Diretores do Sindsaúde e representantes das entidades se reuniram com o chefe de gabinete da Secretaria de Relações Institucionais, Martiniano Costa, e demonstraram sua insatisfação com a postura unilateral e autoritária do governo que não discutiu a privatização com a categoria. Além disso, o assunto não foi discutido no Conselho Estadual de Saúde (CES), órgão deliberativo das políticas de saúde do estado. O chefe de gabinete se comprometeu tentar agendar uma audiência com o governador Rui Costa com a máxima urgência para discutir o assunto.
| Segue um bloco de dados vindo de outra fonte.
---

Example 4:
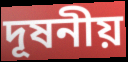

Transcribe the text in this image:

দূষনীয়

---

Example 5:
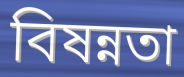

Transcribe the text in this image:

বিষন্নতা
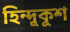
হিন্দুকুশ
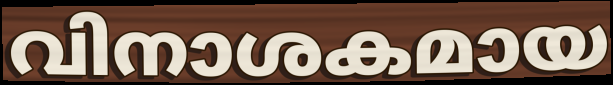
വിനാശകമായ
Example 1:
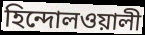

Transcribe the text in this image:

হিন্দোলওয়ালী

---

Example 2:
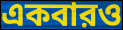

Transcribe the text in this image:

একবারও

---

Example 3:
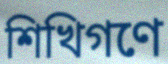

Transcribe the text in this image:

শিখিগণে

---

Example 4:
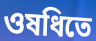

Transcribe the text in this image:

“Privatizar o Hospital Octávio Mangabeira, um hospital público de quase 100 anos, é atacar, fragilizar e enfraquecer o SUS. Por isso os trabalhadores assumiram essa posição de luta. Trazemos hoje ao governo do estado o repúdio à privatização do Octávio Mangabeira. Não é possível acabar com uma instituição que presta uma importante assistência a milhares de pacientes, em sua maioria vítimas de tuberculose, pobres e excluídos da sociedade. A nossa posição é de não aceitar a imposição da privatização. De não aceitar o autoritarismo  e a falta de diálogo”, afirmou a diretora do Sindsaúde e vereadora de Salvador Aladilce Souza.

Referência no tratamento de doenças pulmonares, como tuberculose, asma, fibrose cística e gripes, o HEOM vive uma crise com o desabastecimento de medicamentos e insumos, e o esvaziamento de internações nos últimos meses. De acordo com servidores da unidade, atualmente estão sendo atendidos apenas 90 leitos, enquanto a capacidade total é de 217 leitos. O sucateamento do hospital foi uma medida do Governo do Estado para justificar a política de privatização, que há décadas resulta no enfraquecimento do SUS.

“Viemos aqui para denunciar a forma esdrúxula com que o governo anunciou a privatização do Hospital Octávio Mangabeira. É preciso que o governador visite a unidade para ver os bons resultados obtidos em prol da população.  Ele está cometendo um crime entregando o hospital à iniciativa privada. A gente conhece bem como tem sido o tratamento da população nas unidades privatizadas, que fornecem assistência limitada”,disse o diretor do Sindsaúde e presidente do Conselho Municipal de Saúde, Djalma Rossi.

Os servidores do Hospital Especializado Octávio Mangabeira e os representantes do Fórum de Entidades de Trabalhadores da Saúde do Estado da Bahia permanecerão mobilizados até que o governador discuta a situação em audiência e revogue a resolução que autoriza a privatização do hospital.